Tech

Suprema Biometrics Data Breach

Suprema is a South Korean information securty company that supplies many companies and government agencies, such as the UK Metropolitan police, with their Biostar 2 web based biometrics lock system. The self proclaimed "Global Powerhouse in Biometric, Security and Identity Solutions" company have been found to have let fingerprint data, biometric and personal information of over 1 million people publicly accessible online.

Lyft Self Driving Dataset

Lyft have released a huge self driving level 5 dataset comprising 55,000 human labelled 3D annotated frames, a driveable surface map and an underlying spacial semantic map to contextualise the data. The release of the dataset is part of a competition with a prize of $25,000, aimed at researchers to help Lyft train AI algorithms to help them reach their goal of a Level 5 (fully automated) self driving car.

Trennd

Trennd collates the top google searches over time, to show you the popular topics as and when they blow up. You can search from 5 years to 3 months and you can see the monthly growth exponent and curve growth gradient.

Spear Phishing

Many are now aware of the term phishing, the attempt to obtain sensitive information by luring people into clicking links in an email from what they think is a trsuted sender. A new subset of this, spear phishing, is the attempt to lure into the same using emails sent from legitimate and trusted sources which have been compromised.

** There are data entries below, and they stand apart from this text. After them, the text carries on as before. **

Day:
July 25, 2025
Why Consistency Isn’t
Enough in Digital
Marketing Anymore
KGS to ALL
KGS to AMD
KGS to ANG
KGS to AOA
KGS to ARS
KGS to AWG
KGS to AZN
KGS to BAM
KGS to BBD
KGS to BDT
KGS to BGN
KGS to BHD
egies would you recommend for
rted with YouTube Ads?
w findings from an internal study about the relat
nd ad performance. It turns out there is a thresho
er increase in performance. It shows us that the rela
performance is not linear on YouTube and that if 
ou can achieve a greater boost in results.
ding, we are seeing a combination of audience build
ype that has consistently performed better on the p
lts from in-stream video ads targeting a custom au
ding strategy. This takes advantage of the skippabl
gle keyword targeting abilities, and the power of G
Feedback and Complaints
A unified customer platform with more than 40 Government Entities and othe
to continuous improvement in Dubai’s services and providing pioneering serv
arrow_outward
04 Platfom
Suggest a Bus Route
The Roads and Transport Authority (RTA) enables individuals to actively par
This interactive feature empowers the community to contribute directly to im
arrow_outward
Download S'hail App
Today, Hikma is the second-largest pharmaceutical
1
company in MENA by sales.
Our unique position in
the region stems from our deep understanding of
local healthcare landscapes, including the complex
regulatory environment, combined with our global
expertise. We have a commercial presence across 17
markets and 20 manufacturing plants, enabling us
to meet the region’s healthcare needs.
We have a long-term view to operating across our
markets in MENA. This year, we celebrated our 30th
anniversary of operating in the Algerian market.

20 Years of Online Game Hacking

Despite having recommended the Darknet Diaries podcast way back in Edition #150, I fell behind in my listening and have just started catching up. This week I listened to a fascinating two part story about Manfred, an online game hacker who earned a living from his hacking for 20 years! Manfred found and exploited insecurities in pretty much every online game going, except World of Warcraft, for years.

Hacking Hotels

Bloomberg has an interesting piece that follows a group of consultant hackers trying to hack a hotel. The piece describes the usual targets that allow would be hackers to gain access to a hotel's physical infrastructure, such as isolated POS systems, smart TV internet ports or even ports for automated window blinds.